Inferring compositional discrete mechanistic latent states from indirect observations is highly challenging: conventional methods struggle to scale to large combinatorial spaces, while existing deep learning approaches often produce implausible latent configurations. To address this, this work proposes GReinSS, a novel framework that uniquely integrates policy gradient optimization with dynamic reward rescaling and variational generative modeling. By optimizing the latent state distribution to maximize observational likelihood, GReinSS effectively recovers authentic discrete latent structures. The method achieves substantially higher reconstruction accuracy than baseline approaches on simulated latent set and latent graph tasks. Furthermore, when applied to RNA-seq short-read data, GReinSS reconstructs transcript isoforms that exhibit greater consistency with long-read sequencing results, outperforming established algorithms such as RSEM.

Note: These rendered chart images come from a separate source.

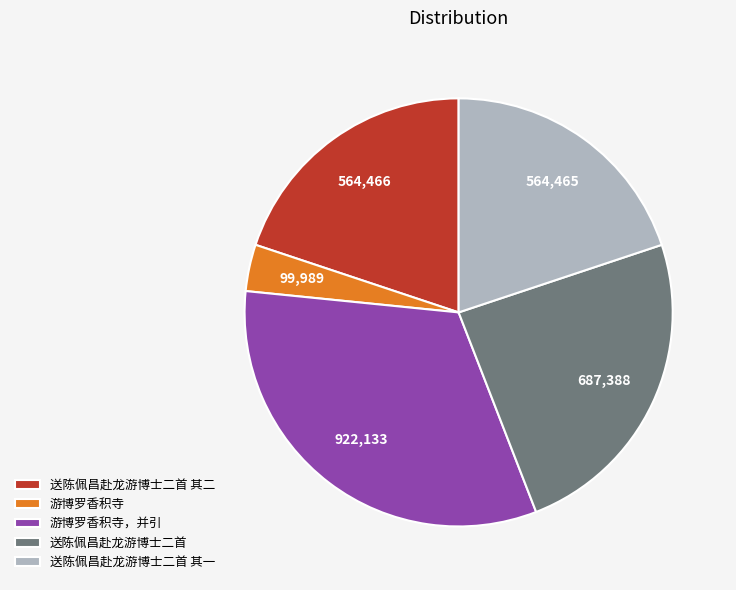

The 送陈佩昌赴龙游博士二首 slice represents 10% of the pie. True or false?

False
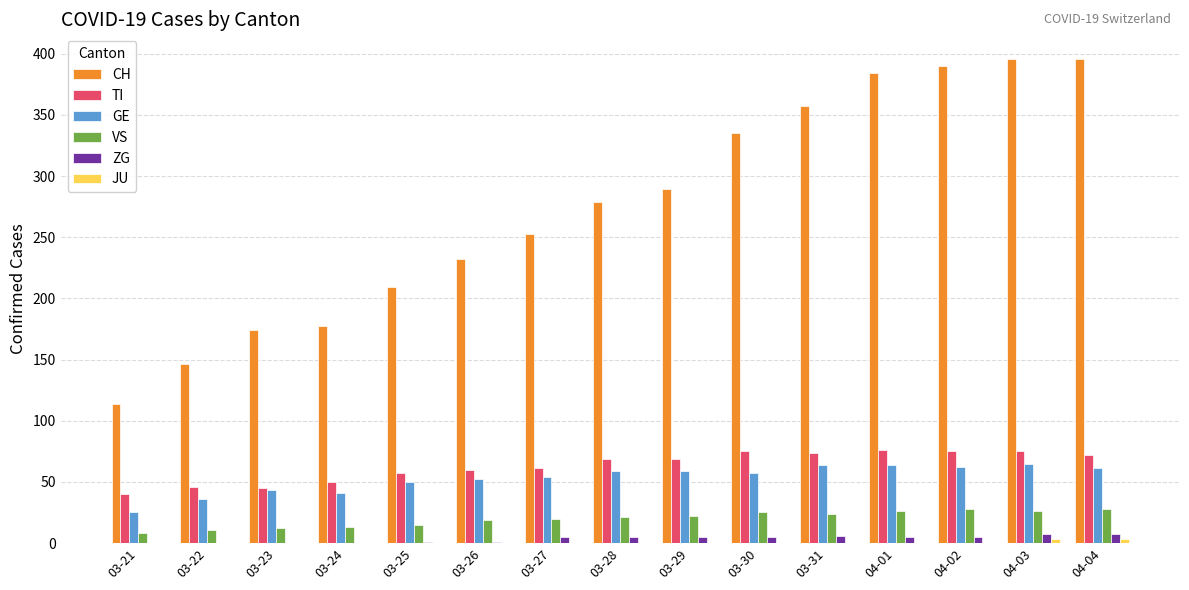

What is the difference between the CH values at 04-02 and 03-24?

213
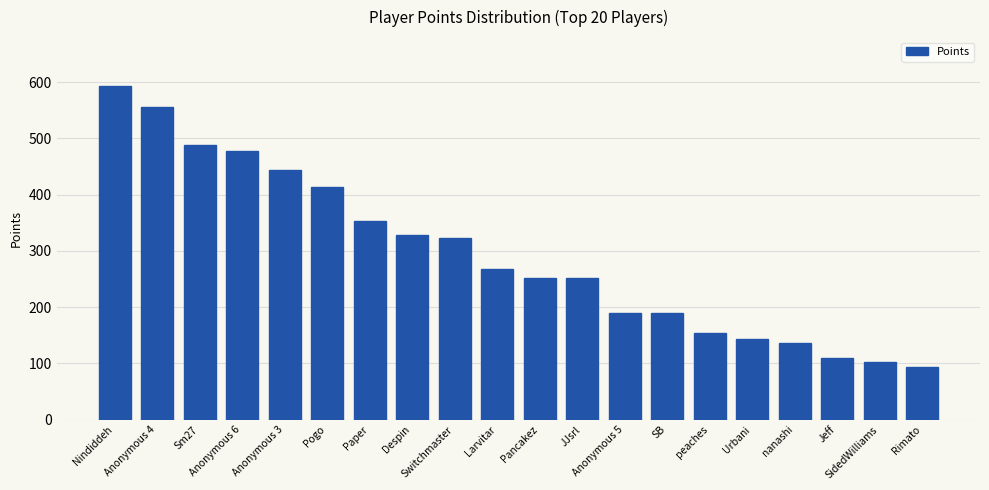

How many distinct data groups are displayed?

1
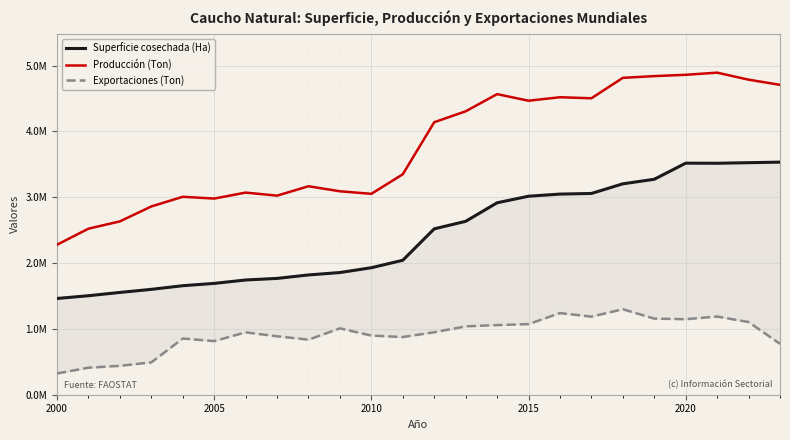

Is this an area chart (filled region under the line)?

No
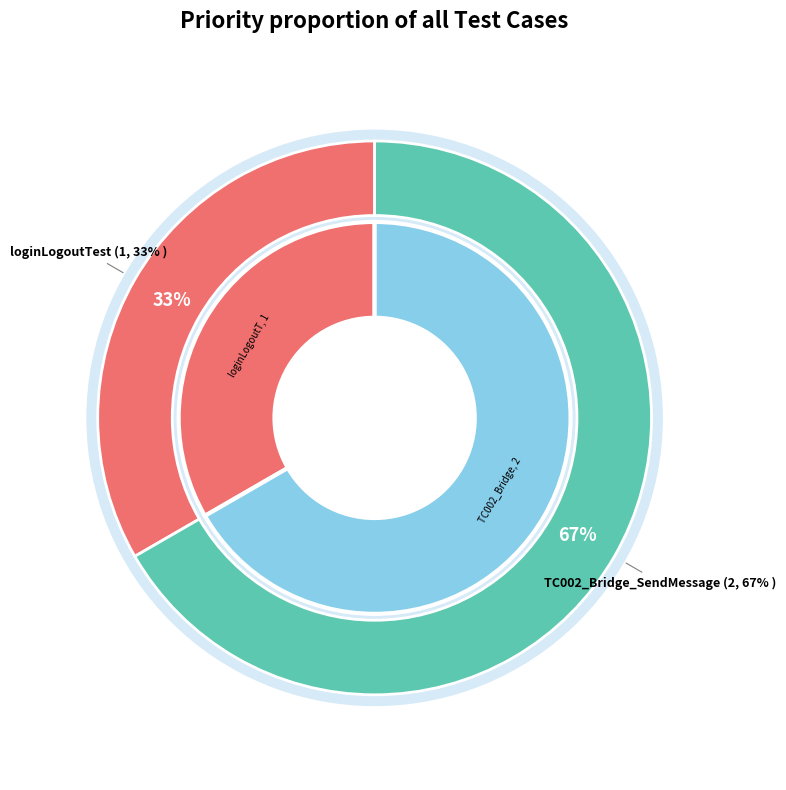

What is the change in value from loginLogoutTest to TC002_Bridge_SendMessage?

+1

Many scientific problems require inferring unobserved mechanistic latent states from indirect observations. While classical approaches, including expectation maximization, do not scale to combinatorially large spaces, deep learning approaches such as variational autoencoders typically form artificial latent states rather than reconstructing the mechanistic ground-truth states. Here, we introduce GReinSS, a policy learning framework that uses dynamically rescaled rewards to learn latent state distributions that maximize the observed data likelihood. We show that GReinSS accurately reconstructs simulated latent sets and latent graphs, outperforming alternative policy learning and generative modeling baselines. Additionally, GReinSS reconstructs isoforms from real short-read RNA sequencing data that better match isoforms detected by orthogonal long-read sequencing than the standard RSEM algorithm. Overall, GReinSS is a principled and practically effective approach for generative modeling and inference of combinatorial latent states from indirect observations.